People often say that it's better to be lucky than smart. The real challenge, however, is telling the two apart. When you fail to do so, you're liable to make bad decisions based on faulty information, as I recently learned.
You may recall that one of my new businesses is a chain of fast-casual Japanese restaurants called Kobeyaki. My partners and I want to take the chain national someday, for which we'll need outside investment, but our immediate goal is to prove the concept and the model. That means having five to seven profitable locations throughout New York City.
We opened the first Kobeyaki near a college, where we knew there was a lot of foot traffic at lunchtime. Because the area was also residential, we'd have nighttime traffic as well. This way, we could be pretty sure that, if the restaurant failed, the problem was the concept, not the location. In fact, it was an overwhelming success from day one. So we decided to open a second restaurant in another busy part of Manhattan, a commercial area in Midtown where the foot traffic consists mainly of shoppers and employees of local businesses. That restaurant did even better than the first. We were on a roll.

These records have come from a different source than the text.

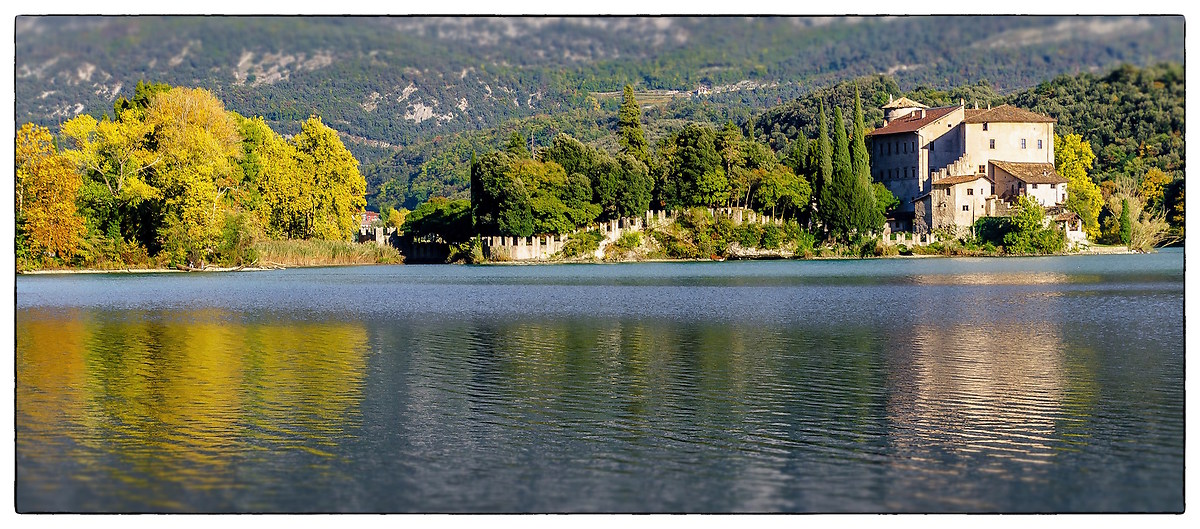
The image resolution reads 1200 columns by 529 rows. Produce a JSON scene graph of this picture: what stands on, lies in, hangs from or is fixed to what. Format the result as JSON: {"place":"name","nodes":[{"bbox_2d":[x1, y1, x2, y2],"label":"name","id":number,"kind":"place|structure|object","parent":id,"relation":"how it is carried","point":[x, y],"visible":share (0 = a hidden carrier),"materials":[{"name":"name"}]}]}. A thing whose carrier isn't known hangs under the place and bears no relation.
{"place":"outdoors","nodes":[
{"label":"outdoors","id":0,"kind":"place"},
{"bbox_2d":[18,240,399,274],"label":"grassy bank","id":1,"kind":"structure","parent":0,"point":[110,267],"materials":[{"name":"plant"}]},
{"bbox_2d":[14,120,85,266],"label":"yellow tree","id":2,"kind":"object","parent":1,"relation":"on","point":[49,182],"visible":0.78,"materials":[{"name":"orange plant"}]},
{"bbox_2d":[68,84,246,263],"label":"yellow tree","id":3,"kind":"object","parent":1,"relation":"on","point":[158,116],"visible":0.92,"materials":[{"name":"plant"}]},
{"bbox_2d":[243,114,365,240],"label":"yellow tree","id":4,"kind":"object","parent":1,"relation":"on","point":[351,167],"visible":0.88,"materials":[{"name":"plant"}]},
{"bbox_2d":[246,238,405,266],"label":"reed bed","id":5,"kind":"object","parent":1,"relation":"on","point":[311,250],"visible":0.52,"materials":[{"name":"beige plant"}]},
{"bbox_2d":[361,210,380,227],"label":"distant building","id":6,"kind":"structure","parent":0,"point":[372,216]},
{"bbox_2d":[356,225,447,263],"label":"stone wall","id":7,"kind":"structure","parent":0,"point":[382,229],"materials":[{"name":"stone"}]},
{"bbox_2d":[401,198,473,242],"label":"tree","id":8,"kind":"object","parent":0,"point":[426,221],"visible":0.75,"materials":[{"name":"green plant"}]},
{"bbox_2d":[20,17,1174,214],"label":"mountain","id":9,"kind":"structure","parent":0,"point":[796,19],"materials":[{"name":"green plant"}]},
{"bbox_2d":[694,83,711,94],"label":"distant building","id":10,"kind":"structure","parent":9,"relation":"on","point":[702,87],"materials":[{"name":"white"}]},
{"bbox_2d":[15,250,1187,511],"label":"lake","id":11,"kind":"structure","parent":0,"point":[320,276],"materials":[{"name":"liquid"}]},
{"bbox_2d":[464,207,798,260],"label":"stone wall","id":12,"kind":"structure","parent":0,"point":[740,214],"materials":[{"name":"white stone"}]},
{"bbox_2d":[616,84,647,160],"label":"tree","id":13,"kind":"object","parent":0,"point":[632,119],"visible":0.52,"materials":[{"name":"plant"}]},
{"bbox_2d":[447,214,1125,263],"label":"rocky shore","id":14,"kind":"structure","parent":0,"point":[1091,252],"materials":[{"name":"stone"}]},
{"bbox_2d":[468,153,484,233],"label":"cypress tree","id":15,"kind":"object","parent":14,"relation":"on","point":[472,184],"visible":0.45,"materials":[{"name":"plant"}]},
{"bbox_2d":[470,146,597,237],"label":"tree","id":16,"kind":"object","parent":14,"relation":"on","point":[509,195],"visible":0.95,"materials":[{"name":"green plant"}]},
{"bbox_2d":[559,229,604,259],"label":"shrub","id":17,"kind":"object","parent":14,"relation":"on","point":[573,248],"visible":0.86,"materials":[{"name":"green plant"}]},
{"bbox_2d":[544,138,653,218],"label":"tree","id":18,"kind":"object","parent":14,"relation":"on","point":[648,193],"visible":0.81,"materials":[{"name":"green plant"}]},
{"bbox_2d":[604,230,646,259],"label":"shrub","id":19,"kind":"object","parent":14,"relation":"on","point":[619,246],"visible":0.94,"materials":[{"name":"green plant"}]},
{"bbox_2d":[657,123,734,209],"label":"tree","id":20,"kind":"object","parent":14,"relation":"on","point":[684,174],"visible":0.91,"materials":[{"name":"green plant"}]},
{"bbox_2d":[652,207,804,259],"label":"shrub","id":21,"kind":"object","parent":14,"relation":"on","point":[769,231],"visible":0.88,"materials":[{"name":"green plant"}]},
{"bbox_2d":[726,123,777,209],"label":"tree","id":22,"kind":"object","parent":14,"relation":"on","point":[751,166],"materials":[{"name":"green plant"}]},
{"bbox_2d":[750,166,813,218],"label":"tree","id":23,"kind":"object","parent":14,"relation":"on","point":[784,182],"visible":0.87,"materials":[{"name":"green plant"}]},
{"bbox_2d":[815,104,832,228],"label":"cypress tree","id":24,"kind":"object","parent":14,"relation":"on","point":[821,112],"visible":0.68,"materials":[{"name":"green plant"}]},
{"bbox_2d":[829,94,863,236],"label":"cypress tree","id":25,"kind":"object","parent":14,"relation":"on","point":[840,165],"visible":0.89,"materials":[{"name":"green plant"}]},
{"bbox_2d":[850,87,882,230],"label":"cypress tree","id":26,"kind":"object","parent":14,"relation":"on","point":[863,167],"visible":0.76,"materials":[{"name":"green plant"}]},
{"bbox_2d":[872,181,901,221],"label":"tree","id":27,"kind":"object","parent":14,"relation":"on","point":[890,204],"visible":0.48,"materials":[{"name":"green plant"}]},
{"bbox_2d":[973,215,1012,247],"label":"shrub","id":28,"kind":"object","parent":14,"relation":"on","point":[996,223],"visible":0.63,"materials":[{"name":"green plant"}]},
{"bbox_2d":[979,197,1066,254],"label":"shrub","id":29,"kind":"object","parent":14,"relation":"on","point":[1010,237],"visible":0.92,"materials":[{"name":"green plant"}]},
{"bbox_2d":[1054,130,1102,234],"label":"yellow tree","id":30,"kind":"object","parent":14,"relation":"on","point":[1071,136],"visible":0.54,"materials":[{"name":"yellow plant"}]},
{"bbox_2d":[1118,197,1131,245],"label":"cypress tree","id":31,"kind":"object","parent":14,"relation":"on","point":[1123,214],"visible":0.85,"materials":[{"name":"green plant"}]},
{"bbox_2d":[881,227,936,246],"label":"stone wall","id":32,"kind":"structure","parent":0,"point":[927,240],"materials":[{"name":"white stone"}]},
{"bbox_2d":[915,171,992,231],"label":"small building","id":33,"kind":"structure","parent":0,"point":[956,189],"materials":[{"name":"beige stone"}]},
{"bbox_2d":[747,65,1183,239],"label":"wooded hill","id":34,"kind":"structure","parent":0,"point":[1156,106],"materials":[{"name":"green plant"}]},
{"bbox_2d":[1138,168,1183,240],"label":"yellow tree","id":35,"kind":"object","parent":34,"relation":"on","point":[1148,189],"visible":0.57,"materials":[{"name":"plant"}]},
{"bbox_2d":[864,96,1074,237],"label":"castle","id":36,"kind":"structure","parent":0,"point":[888,129],"materials":[{"name":"stone"}]},
{"bbox_2d":[881,97,922,122],"label":"tower","id":37,"kind":"structure","parent":36,"relation":"on","point":[902,102],"materials":[{"name":"stone"}]},
{"bbox_2d":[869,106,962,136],"label":"tiled roof","id":38,"kind":"structure","parent":36,"relation":"on","point":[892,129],"materials":[{"name":"tile"}]},
{"bbox_2d":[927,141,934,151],"label":"window","id":39,"kind":"structure","parent":36,"relation":"in","point":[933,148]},
{"bbox_2d":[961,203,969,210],"label":"window","id":40,"kind":"structure","parent":36,"relation":"in","point":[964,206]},
{"bbox_2d":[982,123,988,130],"label":"window","id":41,"kind":"structure","parent":36,"relation":"in","point":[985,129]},
{"bbox_2d":[989,138,995,148],"label":"window","id":42,"kind":"structure","parent":36,"relation":"in","point":[992,142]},
{"bbox_2d":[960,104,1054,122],"label":"tiled roof","id":43,"kind":"structure","parent":36,"relation":"on","point":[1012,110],"materials":[{"name":"brown tile"}]},
{"bbox_2d":[1020,137,1027,148],"label":"window","id":44,"kind":"structure","parent":36,"relation":"in","point":[1023,144],"materials":[{"name":"grey glass"}]},
{"bbox_2d":[1036,138,1042,148],"label":"window","id":45,"kind":"structure","parent":36,"relation":"in","point":[1041,144],"materials":[{"name":"grey glass"}]},
{"bbox_2d":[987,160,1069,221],"label":"stone house","id":46,"kind":"structure","parent":0,"point":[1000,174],"materials":[{"name":"stone"}]},
{"bbox_2d":[1102,176,1174,248],"label":"bare shrub","id":47,"kind":"object","parent":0,"point":[1135,206],"visible":0.75,"materials":[{"name":"plant"}]}
]}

For the third restaurant, we chose a more residential area farther uptown. There was much less foot traffic here than in the other areas and a meager lunchtime crowd, but that hadn't stopped our neighboring competitors from doing well.
We moved forward and quickly regretted it. From the opening on, our third restaurant did half as much business as the first two. After three weeks of slow sales, I began thinking we might have to close the new place. We couldn't get to the next stage if we had even one unsuccessful location.